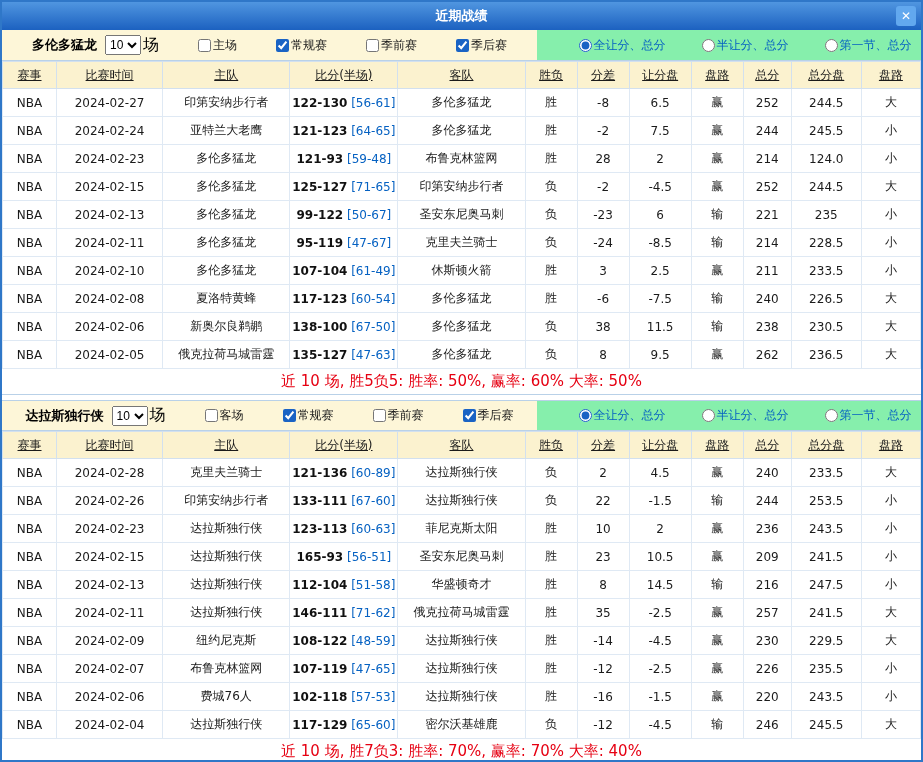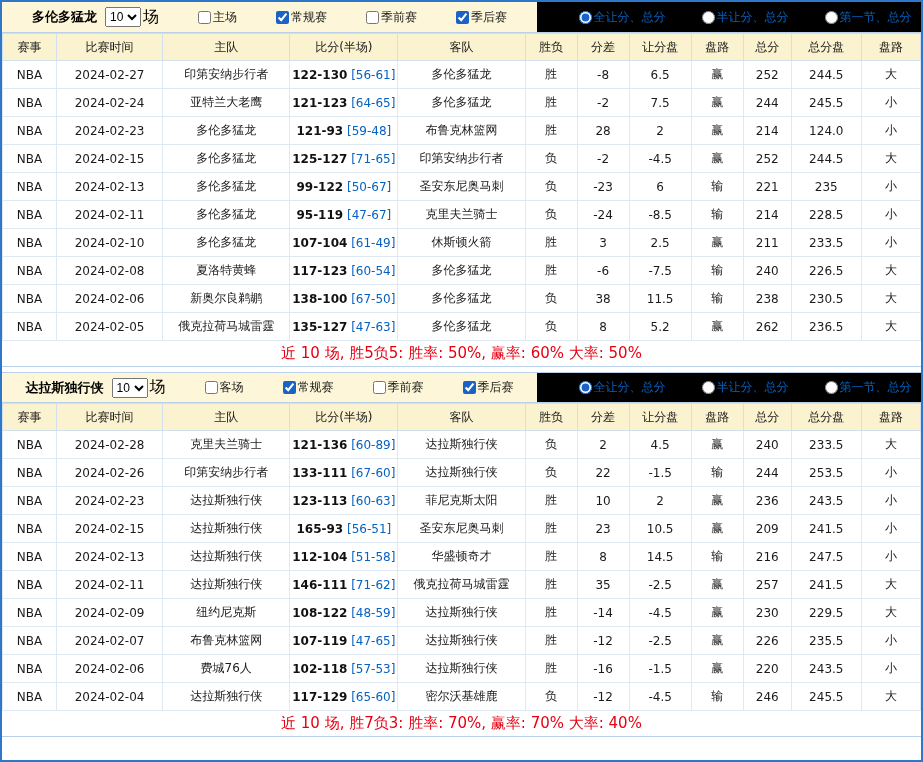--- a/index.html
+++ b/index.html
@@ -14,38 +14,42 @@
   .section + .section .filterbar { border-top:1px solid #b9d1e8; }
   .filterbar { display:flex; height:31px; border-bottom:1px solid #b9d1e8; }
   .filter-left { width:535px; background:#fdf6d8; display:flex; align-items:center; justify-content:center; }
   .team-name { font-weight:bold; font-size:13px; color:#000; margin-right:6px; }
   .games-select { height:20px; font-size:12px; margin:0 2px; }
   .cb-item, .radio-item { display:flex; align-items:center; font-size:12px;margin-left:32px; }
   .cb-item { color:#1b1b1b; }
   .radio-item { color:#0561c2; }
   input[type=checkbox], input[type=radio] { accent-color:#1a63c4; width:13px; height:13px; margin:0 2px 0 7px; }
   input[type=radio] { margin:0 2px 0 0; }
-  .filter-right { flex:1; background:#000000; display:flex; align-items:center; justify-content:center; gap:4px; }
+  .filter-right { flex:1; background:#86efac; display:flex; align-items:center; justify-content:center; gap:4px; }
   .grid { width:100%; border-collapse:collapse; table-layout:fixed; }
-  .grid th { background:#fbf2cf; border:1px solid #d2e0ee; height:27px; font-weight:normal; font-size:12px; color:#1b1b1b; padding:0; }
+  .grid th { background:#fbf2cf; border:1px solid #d2e0ee; height:27px; font-weight:normal; font-size:12px; color:#1b1b1b; padding:0;text-decoration:underline; }
   .grid td { border:1px solid #dfe9f4; height:28px; text-align:center; font-size:12px; color:#1b1b1b;
              padding:0 1px; overflow:hidden; white-space:nowrap; }
   .score-main { font-weight:bold; color:#111; }
   .half { color:#0561c2; }
   .c-blue { color:#0561c2; }
   .t-red { color:#e60012; }
   .t-green { color:#009900; }
   .hl-team { color:#e60012; }
   .summary { height:26px; display:flex; align-items:center; justify-content:center; color:#e60012; font-size:15px;
              border-bottom:1px solid #b9d1e8; background:#fff; }
 </style>
 </head>
 <body>
 
 <div class="window">
+  <div class="titlebar">
+    <span>近期战绩</span>
+    <span class="close-btn">✕</span>
+  </div>
   <div id="sections">
       <div class="section">
         <div class="filterbar">
           <div class="filter-left">
             <span class="team-name">多伦多猛龙</span>
             <select class="games-select"><option>10</option></select>
             <span>场</span>
             <label class="cb-item">
               <input type="checkbox" style="">
               <span>主场</span>
@@ -237,21 +241,21 @@
               <td class="t-red">大</td>
             </tr>
             <tr>
               <td>NBA</td>
               <td>2024-02-05</td>
               <td>俄克拉荷马城雷霆</td>
               <td><span class="score-main">135-127</span> <span class="half">[47-63]</span></td>
               <td class="hl-team">多伦多猛龙</td>
               <td class="t-green">负</td>
               <td>8</td>
-              <td>5.2</td>
+              <td>9.5</td>
               <td class="t-red">赢</td>
               <td class="c-blue">262</td>
               <td class="c-blue">236.5</td>
               <td class="t-red">大</td>
             </tr>
           </tbody>
         </table>
         <div class="summary">近 10 场, 胜5负5: 胜率: 50%, 赢率: 60% 大率: 50%</div>
       </div>
       <div class="section">

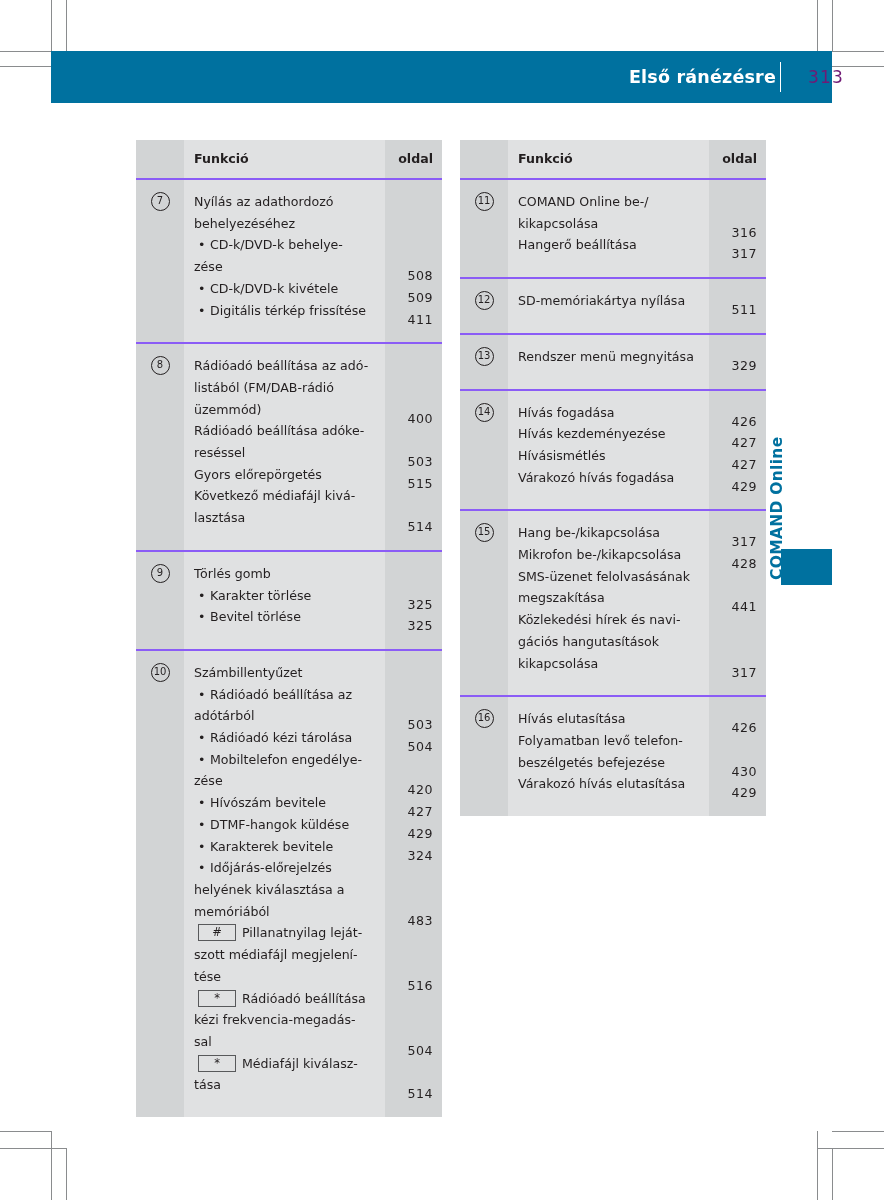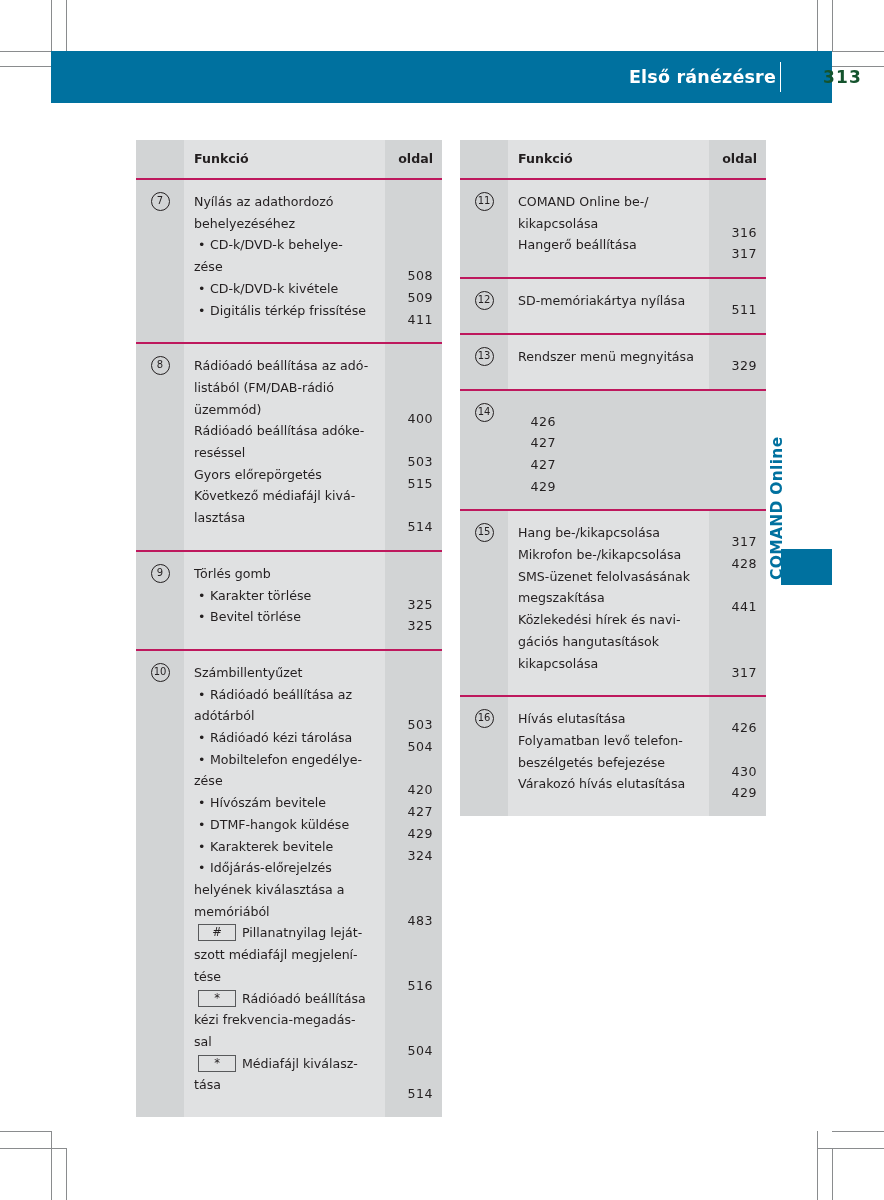--- a/index.html
+++ b/index.html
@@ -48,27 +48,27 @@
   .header-rule {
     position: absolute;
     right: 103px;
     top: 62px;
     width: 1px;
     height: 30px;
     background: #ffffff;
   }
   .header-pageno {
     position: absolute;
-    right: 22px;
+    right: 40px;
     top: 51px;
     height: 52px;
     line-height: 52px;
-    color: #14532d;
+    color: #701a75;
     font-size: 17px;
-    font-weight: bold;
+    font-weight: normal;
     letter-spacing: 1.2px;
     white-space: nowrap;
   }
 
   
   .side-tab-label {
     position: absolute;
     left: 768px;
     top: 380px;
     width: 30px;
@@ -97,21 +97,21 @@
     font-size: 0;
   }
   .table-left  { left: 136px; top: 140px; width: 306px; }
   .table-right { left: 460px; top: 140px; width: 306px; }
 
   .trow {
     position: relative;
     display: flex;
     align-items: stretch;
     background: #d2d4d5;
-    border-bottom: 2px solid #be185d;
+    border-bottom: 2px solid #8b5cf6;
   }
   .trow:last-child { border-bottom: none; border-radius: 19px; }
 
   .c-num {
     width: 48px;
     flex: 0 0 48px;
     background: #d2d4d5;
     padding-top: 12px;
     box-sizing: border-box;
     text-align: center;
@@ -367,20 +367,26 @@
       <div class="c-num"><span class="circnum">13</span></div>
       <div class="c-fn">
         <span class="fline">Rendszer menü megnyitása</span>
       </div>
       <div class="c-pg">
         <span class="pline">329</span>
       </div>
     </div>
     <div class="trow">
       <div class="c-num"><span class="circnum">14</span></div>
+      <div class="c-fn">
+        <span class="fline">Hívás fogadása</span>
+        <span class="fline">Hívás kezdeményezése</span>
+        <span class="fline">Hívásismétlés</span>
+        <span class="fline">Várakozó hívás fogadása</span>
+      </div>
       <div class="c-pg">
         <span class="pline">426</span>
         <span class="pline">427</span>
         <span class="pline">427</span>
         <span class="pline">429</span>
       </div>
     </div>
     <div class="trow">
       <div class="c-num"><span class="circnum">15</span></div>
       <div class="c-fn">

◆ **Problem**: Search the entries above for the word "grid", and copy every line where it occurs.

◆ **Answer box**:
   .grid { width:100%; border-collapse:collapse; table-layout:fixed; }
-  .grid th { background:#fbf2cf; border:1px solid #d2e0ee; height:27px; font-weight:normal; font-size:12px; color:#1b1b1b; padding:0; }
+  .grid th { background:#fbf2cf; border:1px solid #d2e0ee; height:27px; font-weight:normal; font-size:12px; color:#1b1b1b; padding:0;text-decoration:underline; }
   .grid td { border:1px solid #dfe9f4; height:28px; text-align:center; font-size:12px; color:#1b1b1b;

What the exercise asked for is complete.